Using those documents, local governments have sued industry giants for fraud, and sought compensation for the damage of climate change in their communities. But the cases have not yet shown results. The oil and gas industry has responded with a litany of counterclaims and subpoenas that have tied many of the cases for years. And when a case is brought before a judge, several have decided that it is It is not a problem for the courts to decide. In Oakland, San Francisco, and New York City, the judges insisted that while the impacts of climate change are real, it was a problem that lawmakers, not our court system, addressed. “The problem deserves a solution on a broader scale than a district judge or jury can provide in a public nuisance case,” wrote United States District Court Judge William Alsup in 2018.

Minnesota’s lawsuit argues that over the past three decades, climate change and oil and gas development have had a measurable impact on the state, detailing costs such as the nearly $ 614 million spent on asthma treatment in 2014 and $ 165 million in flood disaster relief in 2007 – and seeks to recoup those losses, in part by forcing defendants to forgo hundreds of billions in profits they made through what the state calls illegal conduct. But it also requires companies to undo the disinformation campaign they’ve been running for decades, funding “a climate change corrective public education campaign in Minnesota, administered and controlled by an independent third party.”

“Fooling the public about science is not a new concept,” said Doug Blanke, director of the Center for Public Health Law of the Mitchell Hamline Law School, who was part of the legal team that sued the tobacco industry in the 1990s, in which he won a settlement of more than $ 6 billion for the state of Minnesota. There still has to be the same kind of victory against the oil and gas industry, but tobacco settlement also seemed almost impossible, until it wasn’t.
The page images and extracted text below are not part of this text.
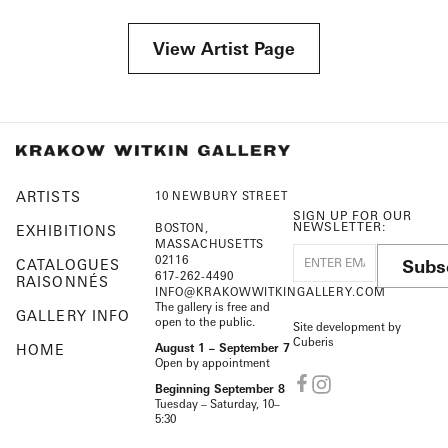
View Artist Page
ARTISTS
10 NEWBURY STREET
SIGN UP FOR OUR
NEWSLETTER:
BOSTON,
EXHIBITIONS
MASSACHUSETTS
02116
Subs
CATALOGUES
617-262-4490
RAISONNÉS
INFO@KRAKOWWITKINGALLERY.COM
The gallery is free and
GALLERY INFO
open to the public.
Site development by
Cuberis
HOME
August 1 – September 7
Open by appointment
Beginning September 8
Tuesday – Saturday, 10–
5:30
The Exxon documents are damning. Minnesota’s complaint includes a 1979 document from Exxon Engineering, which acknowledges that CO2 in the atmosphere was increasing, and that according to “the most widespread theory”, that increase was caused by burning fossil fuels, and “the current trend in fossil fuel consumption will cause dramatic environmental effects before the year 2050. “

But Exxon worked to “emphasize uncertainty in scientific conclusions about the potential enhanced greenhouse effect.” And in 1991, the Environmental Information Council, a front group created by the coal and electricity industries, had launched a disinformation campaign to “reposition global warming as a theory (not as a fact).” The group published ads with phrases like “Who told you the Earth was heating up … Chicken Little?” and “Doomsday is canceled. Again.”

“Our future generations count on our actions today,” he said. Winona LaDuke, a Minnesota Native American land rights activist who has been at the forefront of the battle against a new pipeline and gas pipeline in the state. There is no oil in Minnesota, but it is crossed by pipelines, such as those of Koch Industries, which transport oil from Canada to ports along the Great Lakes. “I have spent most of my life fighting silly ideas,” said LaDuke. “I am proud that Minnesota is stepping up.”

The oil and gas industry is at an exceptionally unbalanced time. As shelter-in-place requests drastically changed our energy consumption, a barrel of oil was valued below zero earlier this year, and companies are still struggling to strike a balance. More generally, renewables, while also hampered by the shutdown, continue to take control of the energy market, and the steady pace of the divestment move removes financial support from the fossil fuel industry. Now Minnesota hopes to rack up a charge for the hundreds of billions of dollars they say climate change has cost them. “Holding these companies accountable for the climate deception they have spread and continue to spread is essential to helping families pay for their lives and live with dignity and respect,” said Ellison. “When corporations and trade associations break the law and harm Minnesotans, it is my job and my duty to hold them accountable.”